К этому можно прибавить еще обряды, соблюдаемые при питье кавы на Тонга и сека на Юалане. Подробное исследование их политического состояния, религиозных понятий, преданий, познаний и искусств вернее могло бы привести нас к открытию их происхождения. Но для этого исследования недостает нам до сих пор достаточного основания. Невероятно, чтобы страсть к отдаленным морским путешествиям, часто целыми семействами и без другой причины, как повеселиться на другом острове, чтобы необходимое для этого наблюдение светил, разделение горизонта, наблюдение лунных периодов – невероятно, говорю я, чтобы все это родилось первоначально между народами, рассеянными по коралловым островкам, скудно поддерживающим их существование. Мы убеждаемся, что они должны происходить от народа, пользующегося значительной степенью просвещения, народа торгового, мореходствующего. И тут опять вероятность указывает нам скорее на странствующие индейские племена, нежели на домоседлых китайцев и японцев.

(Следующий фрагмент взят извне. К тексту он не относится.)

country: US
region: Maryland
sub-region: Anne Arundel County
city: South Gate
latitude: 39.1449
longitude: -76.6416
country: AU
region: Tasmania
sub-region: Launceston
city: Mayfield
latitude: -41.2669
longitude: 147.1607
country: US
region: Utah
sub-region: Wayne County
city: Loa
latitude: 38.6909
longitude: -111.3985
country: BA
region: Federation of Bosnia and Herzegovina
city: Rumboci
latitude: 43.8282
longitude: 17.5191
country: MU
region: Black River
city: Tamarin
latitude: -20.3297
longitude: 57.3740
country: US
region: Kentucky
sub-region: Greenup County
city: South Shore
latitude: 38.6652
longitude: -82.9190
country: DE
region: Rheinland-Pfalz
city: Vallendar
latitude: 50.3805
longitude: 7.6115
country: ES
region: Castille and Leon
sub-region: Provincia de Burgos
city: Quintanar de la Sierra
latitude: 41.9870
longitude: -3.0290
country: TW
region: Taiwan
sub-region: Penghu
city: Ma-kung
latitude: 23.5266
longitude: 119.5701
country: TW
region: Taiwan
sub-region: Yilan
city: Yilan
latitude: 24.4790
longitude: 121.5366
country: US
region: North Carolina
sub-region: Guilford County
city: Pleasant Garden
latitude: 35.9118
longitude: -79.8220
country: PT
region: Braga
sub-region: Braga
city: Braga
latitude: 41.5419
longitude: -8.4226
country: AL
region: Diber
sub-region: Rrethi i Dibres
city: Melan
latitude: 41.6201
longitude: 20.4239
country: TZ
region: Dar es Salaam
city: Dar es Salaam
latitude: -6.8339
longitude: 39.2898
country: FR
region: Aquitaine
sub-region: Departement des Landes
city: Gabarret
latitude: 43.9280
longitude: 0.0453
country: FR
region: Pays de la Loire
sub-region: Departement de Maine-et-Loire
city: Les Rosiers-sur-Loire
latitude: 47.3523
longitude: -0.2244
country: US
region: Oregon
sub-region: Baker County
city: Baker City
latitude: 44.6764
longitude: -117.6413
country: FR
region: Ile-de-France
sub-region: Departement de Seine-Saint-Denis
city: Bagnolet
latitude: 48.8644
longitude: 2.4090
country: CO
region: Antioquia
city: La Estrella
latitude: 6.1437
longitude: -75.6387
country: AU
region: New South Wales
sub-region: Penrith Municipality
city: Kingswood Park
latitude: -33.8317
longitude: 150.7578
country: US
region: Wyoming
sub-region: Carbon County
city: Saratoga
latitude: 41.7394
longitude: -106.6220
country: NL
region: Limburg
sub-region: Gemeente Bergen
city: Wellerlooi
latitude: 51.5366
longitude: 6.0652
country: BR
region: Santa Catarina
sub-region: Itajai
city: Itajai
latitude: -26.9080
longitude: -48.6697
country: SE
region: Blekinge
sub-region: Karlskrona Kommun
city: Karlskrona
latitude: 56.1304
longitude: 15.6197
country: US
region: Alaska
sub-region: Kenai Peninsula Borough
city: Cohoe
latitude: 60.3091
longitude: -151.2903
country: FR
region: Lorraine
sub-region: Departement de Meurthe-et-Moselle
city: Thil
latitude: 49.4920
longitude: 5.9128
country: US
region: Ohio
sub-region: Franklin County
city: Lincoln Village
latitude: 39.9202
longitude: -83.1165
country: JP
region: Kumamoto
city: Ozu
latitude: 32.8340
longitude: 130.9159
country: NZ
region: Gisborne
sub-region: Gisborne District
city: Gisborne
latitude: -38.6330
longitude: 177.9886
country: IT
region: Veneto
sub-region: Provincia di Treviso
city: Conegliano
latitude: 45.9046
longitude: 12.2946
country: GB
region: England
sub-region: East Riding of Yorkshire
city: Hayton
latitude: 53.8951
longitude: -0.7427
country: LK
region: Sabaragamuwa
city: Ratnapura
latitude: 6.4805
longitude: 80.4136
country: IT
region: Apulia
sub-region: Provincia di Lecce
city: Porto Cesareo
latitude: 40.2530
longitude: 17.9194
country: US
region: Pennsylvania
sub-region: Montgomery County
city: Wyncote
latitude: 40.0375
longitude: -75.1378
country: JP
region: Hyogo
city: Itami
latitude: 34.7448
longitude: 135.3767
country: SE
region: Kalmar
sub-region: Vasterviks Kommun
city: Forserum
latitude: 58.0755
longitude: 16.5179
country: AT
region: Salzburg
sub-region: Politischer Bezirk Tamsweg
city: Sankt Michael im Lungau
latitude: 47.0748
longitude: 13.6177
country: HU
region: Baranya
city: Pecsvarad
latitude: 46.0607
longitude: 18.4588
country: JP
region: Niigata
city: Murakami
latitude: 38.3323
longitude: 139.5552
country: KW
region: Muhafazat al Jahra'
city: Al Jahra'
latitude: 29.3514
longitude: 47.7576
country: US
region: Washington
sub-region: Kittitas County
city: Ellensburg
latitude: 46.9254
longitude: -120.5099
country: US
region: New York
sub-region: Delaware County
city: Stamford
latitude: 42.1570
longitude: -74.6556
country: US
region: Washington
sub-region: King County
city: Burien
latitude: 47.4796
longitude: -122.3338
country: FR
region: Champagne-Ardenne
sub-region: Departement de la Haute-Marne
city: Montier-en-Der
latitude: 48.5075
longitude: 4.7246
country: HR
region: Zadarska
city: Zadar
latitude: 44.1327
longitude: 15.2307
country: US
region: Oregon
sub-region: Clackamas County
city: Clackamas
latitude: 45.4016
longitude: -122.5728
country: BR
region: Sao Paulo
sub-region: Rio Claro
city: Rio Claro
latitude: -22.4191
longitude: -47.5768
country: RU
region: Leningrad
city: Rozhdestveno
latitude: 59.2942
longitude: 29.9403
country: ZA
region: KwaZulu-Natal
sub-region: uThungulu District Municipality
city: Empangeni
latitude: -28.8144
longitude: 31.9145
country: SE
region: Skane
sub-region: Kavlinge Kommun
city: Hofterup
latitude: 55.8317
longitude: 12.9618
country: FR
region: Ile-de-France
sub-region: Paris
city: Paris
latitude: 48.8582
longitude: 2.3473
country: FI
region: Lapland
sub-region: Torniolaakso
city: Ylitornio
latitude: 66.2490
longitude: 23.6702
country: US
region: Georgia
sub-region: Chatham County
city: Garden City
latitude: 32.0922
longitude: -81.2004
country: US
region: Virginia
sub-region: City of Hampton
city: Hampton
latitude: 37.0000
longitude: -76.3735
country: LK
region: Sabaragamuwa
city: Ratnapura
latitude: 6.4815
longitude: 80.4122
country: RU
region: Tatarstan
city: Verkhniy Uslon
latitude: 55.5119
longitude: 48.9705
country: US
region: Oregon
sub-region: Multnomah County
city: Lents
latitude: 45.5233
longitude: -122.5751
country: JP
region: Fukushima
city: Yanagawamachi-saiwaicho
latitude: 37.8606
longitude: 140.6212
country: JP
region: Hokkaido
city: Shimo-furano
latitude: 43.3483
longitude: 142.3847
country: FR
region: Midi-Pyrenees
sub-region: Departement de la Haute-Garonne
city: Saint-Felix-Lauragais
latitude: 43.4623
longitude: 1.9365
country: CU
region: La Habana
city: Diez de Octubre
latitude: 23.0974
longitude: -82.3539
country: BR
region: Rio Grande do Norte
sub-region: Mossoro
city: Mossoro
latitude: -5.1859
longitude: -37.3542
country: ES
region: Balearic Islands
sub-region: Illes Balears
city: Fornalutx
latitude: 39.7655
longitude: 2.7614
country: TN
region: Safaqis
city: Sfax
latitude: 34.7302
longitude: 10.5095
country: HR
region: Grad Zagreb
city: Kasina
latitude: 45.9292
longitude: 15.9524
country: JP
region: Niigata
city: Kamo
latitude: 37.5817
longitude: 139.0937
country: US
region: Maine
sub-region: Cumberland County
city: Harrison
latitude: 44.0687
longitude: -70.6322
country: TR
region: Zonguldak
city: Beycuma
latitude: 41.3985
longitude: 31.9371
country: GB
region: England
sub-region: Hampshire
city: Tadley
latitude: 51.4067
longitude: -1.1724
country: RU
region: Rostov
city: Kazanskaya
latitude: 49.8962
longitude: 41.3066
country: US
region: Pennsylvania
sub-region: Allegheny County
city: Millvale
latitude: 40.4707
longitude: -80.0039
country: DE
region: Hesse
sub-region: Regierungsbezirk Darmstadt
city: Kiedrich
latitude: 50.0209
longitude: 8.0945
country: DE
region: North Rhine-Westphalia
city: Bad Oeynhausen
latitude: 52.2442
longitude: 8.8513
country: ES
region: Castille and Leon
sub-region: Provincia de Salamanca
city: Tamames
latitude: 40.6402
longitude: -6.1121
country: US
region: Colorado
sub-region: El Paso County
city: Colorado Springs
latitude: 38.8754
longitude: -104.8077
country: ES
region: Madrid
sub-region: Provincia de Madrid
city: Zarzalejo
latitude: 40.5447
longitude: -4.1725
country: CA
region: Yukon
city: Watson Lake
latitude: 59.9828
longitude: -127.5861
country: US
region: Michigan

Морские путешествия их достойны удивления. Кроме великой смелости и сметливости, требуют они и подробного знания мест. Они с удивительной точностью определяют взаимное положение всех островов своего архипелага, как мы убедились многими опытами; но относительно расстояний показания их гораздо менее определенны. Подобно всем необразованным народам, имеют они для этого одну только неопределенную и изменяющуюся меру – продолжительность пути. От Улеая до Фаиса – расстояние по прямой линии 410 миль – считают они с хорошим ветром 2, с тихим – 3 дня плавания; обратно 4 дня, потому что надо лавировать; от Могмога 5 дней. От Улеая до Намурека – 150 миль – 2 дня. Все расстояния меньше 150 миль считаются в 1 день, хотя бы одно другого было вдвое и втрое меньше.